Faculty of Medicine

Epilepsy Research

Epilepsy, one of the major neurological disorders plaguing mankind, is the collective term for a group of central nervous system (CNS) disorders characterised by repeated occurrences of electroencephalographic and motor events, often including convulsions. It is estimated to affect some 20 to 40 million people worldwide and is more prevalent in children than in adults.

A range of different drugs are currently used in the treatment of epilepsy. However, these drugs are inadequate for many different reasons. Thus, current therapy fails to adequately control approximately 50% of patients with severe complex partial epilepsy; some highly effective drugs produce tolerance whilst others cause foetal malformations; few current drugs are available for paediatric use; side-effects often result in poor patient compliance; and therapy is lacking to prevent epileptogenesis with the result that a significant proportion of patients with head injury or infants with febrile seizures subsequently go on to develop the epileptic syndrome. At present, a physician treating epilepsy is therefore faced with the dilemma of selection of a drug often by 'trial and error', with an effectiveness that may range from 50 to 75% and that is frequently associated with significant unwanted effects.
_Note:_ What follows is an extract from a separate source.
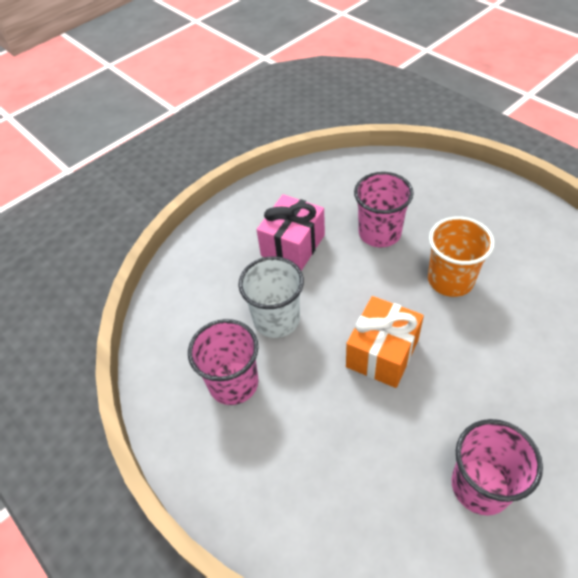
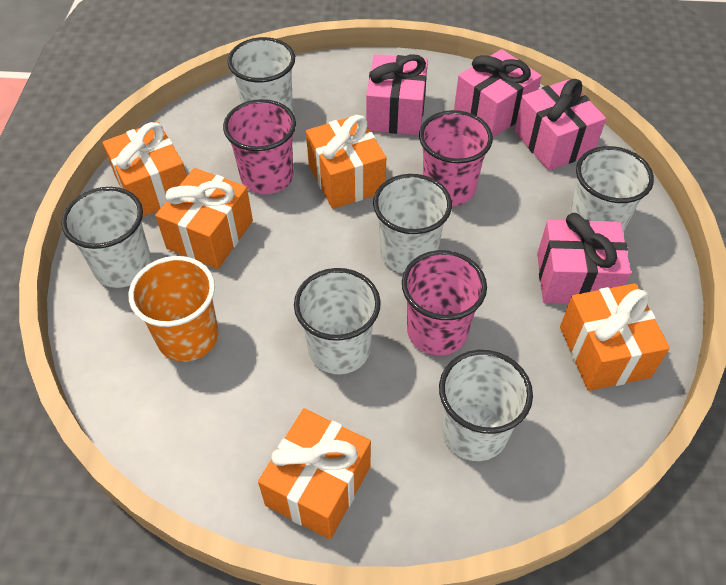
orange gift: 1 -> 5
pink gift: 1 -> 4
white cup: 1 -> 6

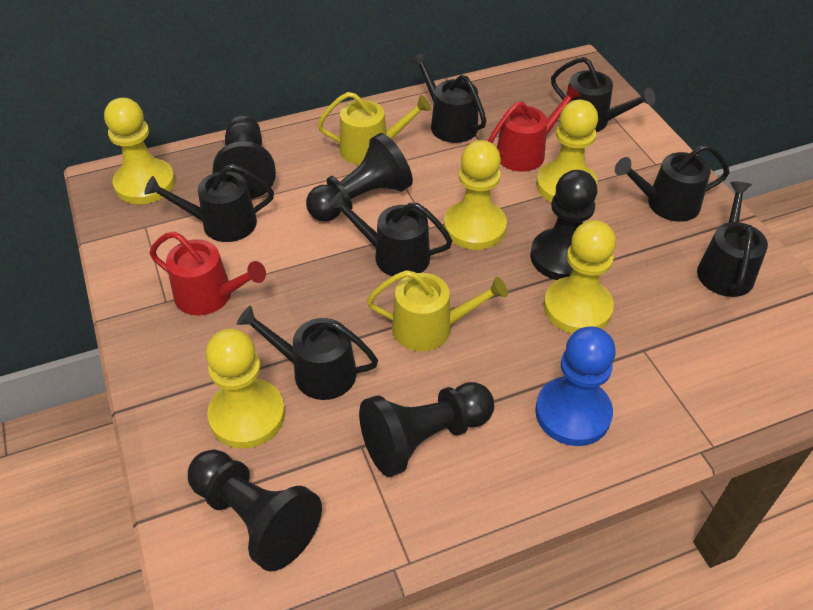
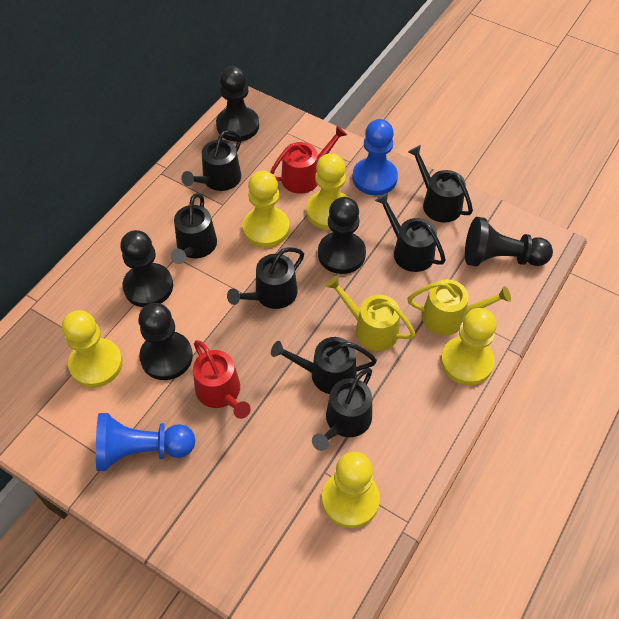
blue pawn: 1 -> 2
For these reasons there is currently an ongoing search for new and better anti-epileptic drugs. A thorough understanding of the mechanisms of seizure generation and spread in the brain is essential for the successful development of such novel therapeutic strategies.

Our research is broadly concerned with the elucidation of the mechanisms of control of excitatory amino acid neurotransmitter release in the mammalian brain and on defining the role that these excitatory transmitters (principally glutamate and aspartate) and the inhibitory neurotransmitter GABA play in the development, triggering and spread of epileptic neuronal hyperactivity in the brain. In addition, we are investigating the anticonvulsant activity, toxicity and potential therapeutic usefulness of a range of established and more novel agents acting at glutamatergic and aspartatergic synapses in the CNS. These include NMDA- and non-NMDA sub-type glutamate receptor antagonists and metabotropic glutamate receptor agonists and antagonists, acting pre- and/or post-junctionally at the central excitatory synapses.

The results of this research are extending our understanding of excitatory amino acid-mediated neurotransmission in the mammalian CNS and are defining the role of the principal excitatory and inhibitory brain neurotransmitters in the mechanisms of development and expression of seizure activity. This work has direct clinical relevance in relation to the development of urgently needed novel drugs for the treatment of refractory forms of epilepsy, in particular complex partial epilepsy.